Code optimization - please help

I am using the code from the project:

after adding a few lines of code from the esp service the code has grown to 110%
I do not know how can I optimize it or can someone help me?

Project in the annex:

Moderator Edit: Malware link removed.

I think you will need to post the files individually, to get any help. Not many people will download a zip file.

@Morcinek92, if you post a link to that site on this forum again you will be banned.

This is my code:

#include <SPI.h>
#include "DW1000Ranging.h"
#include "DW1000Device.h"
#include <MatrixMath.h>
#include <math.h>

// If false, then use the calibration. If true, don't use the calibration.
#define CALIBRATE_FIRST false
#define CALIBRATE_SECOND false

String hostip   = "192.168.1.58";            
String udpport  = "9999";    
String ID = "TAG%NR=1&";    

int ADC_Pin = 1; // Pin analogowy 
int value = 0;
float volt = 0;

int LED = 6;

//First distance from ground truth 2 meters
//Second from ground truth 5 meters.
#define BEACON_1_FIRSTDIST 2.368
#define BEACON_1_SECONDDIST 5.372

#define USE_MEDIAN_FILT true

#define BEACON_1_ADDRESS 0x1A1A
#define BEACON_2_ADDRESS 0x1A2A
#define BEACON_3_ADDRESS 0x1A3A

#define BEACON_1_X 0.00f
#define BEACON_1_Y 7.01f

#define BEACON_2_X 0.0f
#define BEACON_2_Y 0.0f

#define BEACON_3_X 7.92f
#define BEACON_3_Y 7.92f

//First distance from ground truth 2 meters
//Second from ground truth 5 meters.
#define BEACON_1_FIRSTDIST 2.00
#define BEACON_1_SECONDDIST 5.00
float beacon_1_slope = 3.0f/(BEACON_1_SECONDDIST-BEACON_1_FIRSTDIST);
float beacon_1_offset = 5.0f-(1.0f/beacon_1_slope*BEACON_1_SECONDDIST);

//First distance from ground truth 2 meters
//Second from ground truth 5 meters.
#define BEACON_2_FIRSTDIST 3.22
#define BEACON_2_SECONDDIST 6.18
float beacon_2_slope = 3.0f/(BEACON_2_SECONDDIST-BEACON_2_FIRSTDIST);
float beacon_2_offset = 5.0f-(1.0f/beacon_2_slope*BEACON_2_SECONDDIST);

//First distance from ground truth 2 meters
//Second from ground truth 5 meters.

**Recorded data**:
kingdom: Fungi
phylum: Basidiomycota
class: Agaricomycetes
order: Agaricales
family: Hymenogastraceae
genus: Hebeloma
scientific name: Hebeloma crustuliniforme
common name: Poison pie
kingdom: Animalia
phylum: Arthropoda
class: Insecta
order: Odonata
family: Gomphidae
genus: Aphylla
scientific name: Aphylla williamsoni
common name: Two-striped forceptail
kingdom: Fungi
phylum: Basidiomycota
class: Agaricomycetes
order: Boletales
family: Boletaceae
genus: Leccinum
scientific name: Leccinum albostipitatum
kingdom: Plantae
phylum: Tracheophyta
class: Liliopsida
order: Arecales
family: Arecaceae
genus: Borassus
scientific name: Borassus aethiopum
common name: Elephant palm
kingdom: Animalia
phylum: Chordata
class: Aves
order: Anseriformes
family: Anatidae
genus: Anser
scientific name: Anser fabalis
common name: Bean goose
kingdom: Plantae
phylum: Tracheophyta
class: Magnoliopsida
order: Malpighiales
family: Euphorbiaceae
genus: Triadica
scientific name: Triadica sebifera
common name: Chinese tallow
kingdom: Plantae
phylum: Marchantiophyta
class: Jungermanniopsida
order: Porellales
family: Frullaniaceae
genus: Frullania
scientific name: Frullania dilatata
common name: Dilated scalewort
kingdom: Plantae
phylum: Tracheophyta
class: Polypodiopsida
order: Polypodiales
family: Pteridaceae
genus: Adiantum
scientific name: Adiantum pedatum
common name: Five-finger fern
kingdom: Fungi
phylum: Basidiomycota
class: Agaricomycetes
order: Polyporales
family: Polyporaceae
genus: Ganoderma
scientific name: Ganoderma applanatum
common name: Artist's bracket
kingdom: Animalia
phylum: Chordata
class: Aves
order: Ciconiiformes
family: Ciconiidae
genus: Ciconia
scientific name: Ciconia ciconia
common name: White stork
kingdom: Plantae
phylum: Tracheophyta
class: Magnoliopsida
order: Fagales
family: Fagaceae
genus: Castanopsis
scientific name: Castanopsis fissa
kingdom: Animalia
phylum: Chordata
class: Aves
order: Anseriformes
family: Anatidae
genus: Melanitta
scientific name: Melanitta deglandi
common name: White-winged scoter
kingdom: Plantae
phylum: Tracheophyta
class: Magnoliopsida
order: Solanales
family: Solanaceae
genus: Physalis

**Actions to take**:
**a.** In the code optimization thread, what IP address does the code assign to hostip?
**b.** Write the next part of the code optimization thread, picking up right after its final line.

**Task responses**:
**a.** 192.168.1.58

**b.**
#define BEACON_3_FIRSTDIST 3.08
#define BEACON_3_SECONDDIST 6.26
float beacon_3_slope = 3.0f/(BEACON_3_SECONDDIST-BEACON_3_FIRSTDIST);
float beacon_3_offset = 5.0f-(1.0f/beacon_3_slope*BEACON_3_SECONDDIST);
//
//#define BEACON_1_OFFSET 0.0368f
//#define BEACON_1_MULTIPLIER 1.0692f
//
//#define BEACON_2_OFFSET 0.6336f
//#define BEACON_2_MULTIPLIER 1.0440f
//
//#define BEACON_3_OFFSET 0.5575f
//#define BEACON_3_MULTIPLIER 1.0666f

// connection pins
const uint8_t PIN_RST = 3; // reset pin
const uint8_t PIN_IRQ = 7; // irq pin
const uint8_t PIN_SS = 10; // spi select pin
volatile unsigned long delaySent = 0;
volatile boolean sentAck = false;
volatile float range = 0;
volatile int address = 0;

volatile float dist[3] = {00.0, 00.0, 00.0};

float beacons[3][2] = {{BEACON_1_X, BEACON_1_Y},
                       {BEACON_2_X, BEACON_2_Y},
                       {BEACON_3_X, BEACON_3_Y}};

float shortestDistanceBeacon1 = 900.0f;
float shortestDistanceBeacon2 = 900.0f;
float shortestDistanceBeacon3 = 900.0f;

float A[3][3];

#define N (5)
struct cir {
    float a[N];
    unsigned h;
    unsigned t;
    unsigned n;
};
typedef volatile struct cir cir_t;

cir_t *cir_new() {
    cir_t *cir = malloc(sizeof(*cir));
    cir->h = 0;
    cir->t = N - 1;
    cir->n = N;
    return cir;
}


// if adding 1 to tail == head, then there is nothing
float cir_empty(cir_t *cir) {
    return (cir->t + 1) % N == cir->h;
}

// if adding 1 to head = tail, then we have no space.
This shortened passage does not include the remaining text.